(Transcribed page contents)
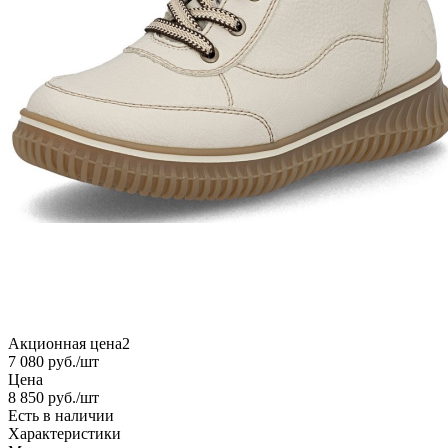
Акционная цена2
7 080
руб.
/шт
Цена
8 850
руб.
/шт
Есть в наличии
Характеристики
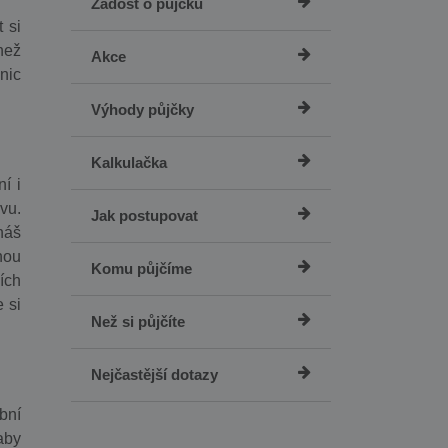
Žádost o půjčku
t si
než
Akce
nic
Výhody půjčky
Kalkulačka
í i
vu.
Jak postupovat
náš
nou
Komu půjčíme
ích
 si
Než si půjčíte
Nejčastější dotazy
bní
aby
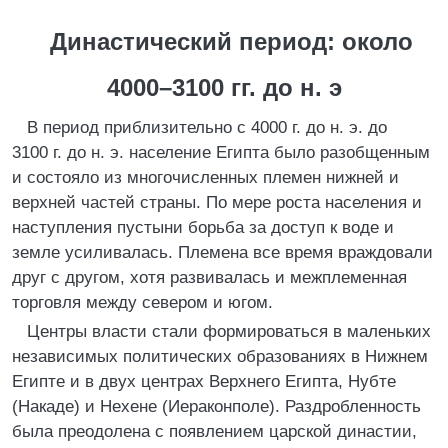
Династический период: около
4000–3100 гг. до н. э
В период приблизительно с 4000 г. до н. э. до
3100 г. до н. э. население Египта было разобщенным
и состояло из многочисленных племен нижней и
верхней частей страны. По мере роста населения и
наступления пустыни борьба за доступ к воде и
земле усиливалась. Племена все время враждовали
друг с другом, хотя развивалась и межплеменная
торговля между севером и югом.
Центры власти стали формироваться в маленьких
независимых политических образованиях в Нижнем
Египте и в двух центрах Верхнего Египта, Нубте
(Накаде) и Нехене (Иераконполе). Раздробленность
была преодолена с появлением царской династии,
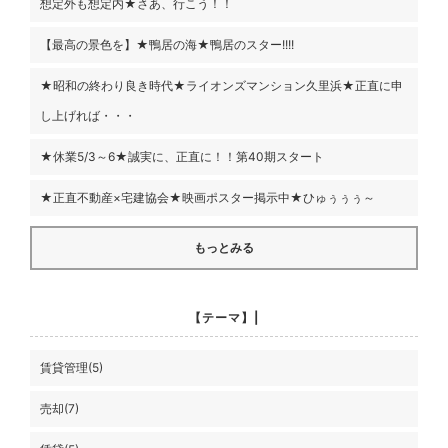
想定外も想定内★さあ、行こう！！
【最高の景色を】★鴨居の海★鴨居のスター!!!!
★昭和の終わり良き時代★ライオンズマンション久里浜★正直に申
し上げれば・・・
★休業5/3～6★誠実に、正直に！！第40期スタート
★正直不動産×宅建協会★映画ポスター掲示中★ひゅぅぅぅ～
もっとみる
【テーマ】|
賃貸管理(5)
売却(7)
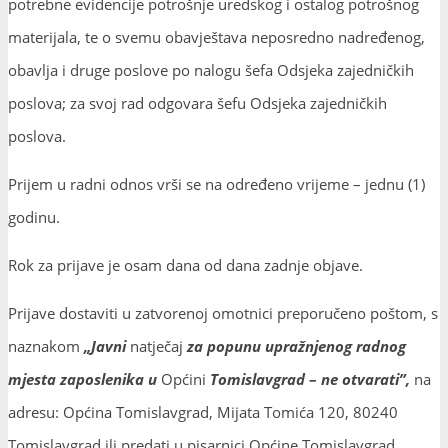
potrebne evidencije potrošnje uredskog i ostalog potrošnog
materijala, te o svemu obavještava neposredno nadređenog,
obavlja i druge poslove po nalogu šefa Odsjeka zajedničkih
poslova; za svoj rad odgovara šefu Odsjeka zajedničkih
poslova.
Prijem u radni odnos vrši se na određeno vrijeme – jednu (1)
godinu.
Rok za prijave je osam dana od dana zadnje objave.
Prijave dostaviti u zatvorenoj omotnici preporučeno poštom, s
naznakom
„Javni
natječaj
za popunu upražnjenog radnog
mjesta zaposlenika u
Općini
Tomislavgrad
–
ne otvarati”,
na
adresu: Općina Tomislavgrad, Mijata Tomića 120, 80240
Tomislavgrad ili predati u pisarnici Općine Tomislavgrad.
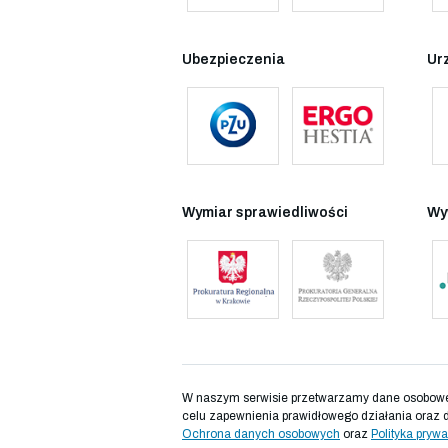
Ubezpieczenia
Ur
Wymiar sprawiedliwości
Wy
W naszym serwisie przetwarzamy dane osobowe d
celu zapewnienia prawidłowego działania oraz 
Ochrona danych osobowych
oraz
Polityka prywa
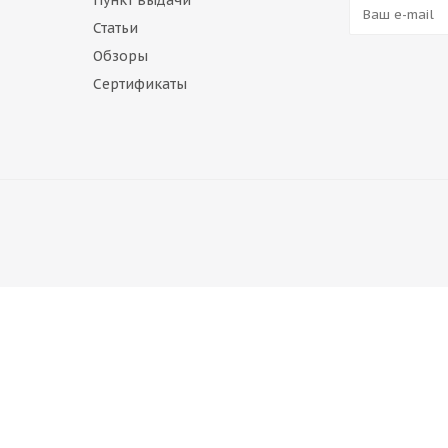
Пункт выдачи
Статьи
Обзоры
Сертификаты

* [Prompt] Each line above that contains "zajedničkih" must be copied out.

* [Output below]
obavlja i druge poslove po nalogu šefa Odsjeka zajedničkih
poslova; za svoj rad odgovara šefu Odsjeka zajedničkih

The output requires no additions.